Task brief ▸
All lines below are to be transcribed exactly.
-- Opening Marker --
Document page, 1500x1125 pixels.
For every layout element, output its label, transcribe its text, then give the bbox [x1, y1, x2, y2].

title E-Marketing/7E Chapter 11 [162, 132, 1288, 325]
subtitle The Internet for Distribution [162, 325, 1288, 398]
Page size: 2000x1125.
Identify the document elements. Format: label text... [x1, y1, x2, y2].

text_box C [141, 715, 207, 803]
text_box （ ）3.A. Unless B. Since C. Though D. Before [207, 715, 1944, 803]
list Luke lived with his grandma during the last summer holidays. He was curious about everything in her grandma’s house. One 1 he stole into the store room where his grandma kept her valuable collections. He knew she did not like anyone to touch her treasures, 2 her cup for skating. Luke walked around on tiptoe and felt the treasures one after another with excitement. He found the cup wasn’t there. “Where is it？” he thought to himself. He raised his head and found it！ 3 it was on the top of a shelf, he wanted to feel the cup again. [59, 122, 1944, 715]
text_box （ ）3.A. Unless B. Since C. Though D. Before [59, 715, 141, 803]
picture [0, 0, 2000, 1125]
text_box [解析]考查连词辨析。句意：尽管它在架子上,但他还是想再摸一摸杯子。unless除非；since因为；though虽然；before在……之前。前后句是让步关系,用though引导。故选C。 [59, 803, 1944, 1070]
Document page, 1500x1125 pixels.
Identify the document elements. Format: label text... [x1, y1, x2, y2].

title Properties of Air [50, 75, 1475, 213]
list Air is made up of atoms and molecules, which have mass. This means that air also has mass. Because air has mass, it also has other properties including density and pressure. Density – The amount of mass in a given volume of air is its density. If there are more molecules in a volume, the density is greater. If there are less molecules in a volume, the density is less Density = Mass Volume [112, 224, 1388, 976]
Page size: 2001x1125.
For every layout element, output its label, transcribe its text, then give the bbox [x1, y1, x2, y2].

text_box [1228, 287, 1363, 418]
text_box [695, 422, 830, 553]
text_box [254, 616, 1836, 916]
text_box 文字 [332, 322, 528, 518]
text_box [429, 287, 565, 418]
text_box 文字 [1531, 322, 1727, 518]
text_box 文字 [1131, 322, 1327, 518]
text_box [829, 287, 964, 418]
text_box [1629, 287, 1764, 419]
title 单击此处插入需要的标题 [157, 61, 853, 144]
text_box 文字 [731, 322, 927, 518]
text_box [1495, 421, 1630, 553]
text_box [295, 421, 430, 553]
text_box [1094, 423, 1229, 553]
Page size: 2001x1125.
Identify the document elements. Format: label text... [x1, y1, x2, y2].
-- Closing Marker --
Solution to the problem ▸
Document page, 1500x1125 pixels.
For every layout element, output its label, transcribe its text, then give the bbox [x1, y1, x2, y2].

title E-Marketing/7E Chapter 11 [162, 132, 1288, 325]
subtitle The Internet for Distribution [162, 325, 1288, 398]
Page size: 2000x1125.
Identify the document elements. Format: label text... [x1, y1, x2, y2].

text_box C [141, 715, 207, 803]
text_box （ ）3.A. Unless B. Since C. Though D. Before [207, 715, 1944, 803]
list Luke lived with his grandma during the last summer holidays. He was curious about everything in her grandma’s house. One 1 he stole into the store room where his grandma kept her valuable collections. He knew she did not like anyone to touch her treasures, 2 her cup for skating. Luke walked around on tiptoe and felt the treasures one after another with excitement. He found the cup wasn’t there. “Where is it？” he thought to himself. He raised his head and found it！ 3 it was on the top of a shelf, he wanted to feel the cup again. [59, 122, 1944, 715]
text_box （ ）3.A. Unless B. Since C. Though D. Before [59, 715, 141, 803]
picture [0, 0, 2000, 1125]
text_box [解析]考查连词辨析。句意：尽管它在架子上,但他还是想再摸一摸杯子。unless除非；since因为；though虽然；before在……之前。前后句是让步关系,用though引导。故选C。 [59, 803, 1944, 1070]
Document page, 1500x1125 pixels.
Identify the document elements. Format: label text... [x1, y1, x2, y2].

title Properties of Air [50, 75, 1475, 213]
list Air is made up of atoms and molecules, which have mass. This means that air also has mass. Because air has mass, it also has other properties including density and pressure. Density – The amount of mass in a given volume of air is its density. If there are more molecules in a volume, the density is greater. If there are less molecules in a volume, the density is less Density = Mass Volume [112, 224, 1388, 976]
Page size: 2001x1125.
For every layout element, output its label, transcribe its text, then give the bbox [x1, y1, x2, y2].

text_box [1228, 287, 1363, 418]
text_box [695, 422, 830, 553]
text_box [254, 616, 1836, 916]
text_box 文字 [332, 322, 528, 518]
text_box [429, 287, 565, 418]
text_box 文字 [1531, 322, 1727, 518]
text_box 文字 [1131, 322, 1327, 518]
text_box [829, 287, 964, 418]
text_box [1629, 287, 1764, 419]
title 单击此处插入需要的标题 [157, 61, 853, 144]
text_box 文字 [731, 322, 927, 518]
text_box [1495, 421, 1630, 553]
text_box [295, 421, 430, 553]
text_box [1094, 423, 1229, 553]
Page size: 2001x1125.
Identify the document elements. Format: label text... [x1, y1, x2, y2].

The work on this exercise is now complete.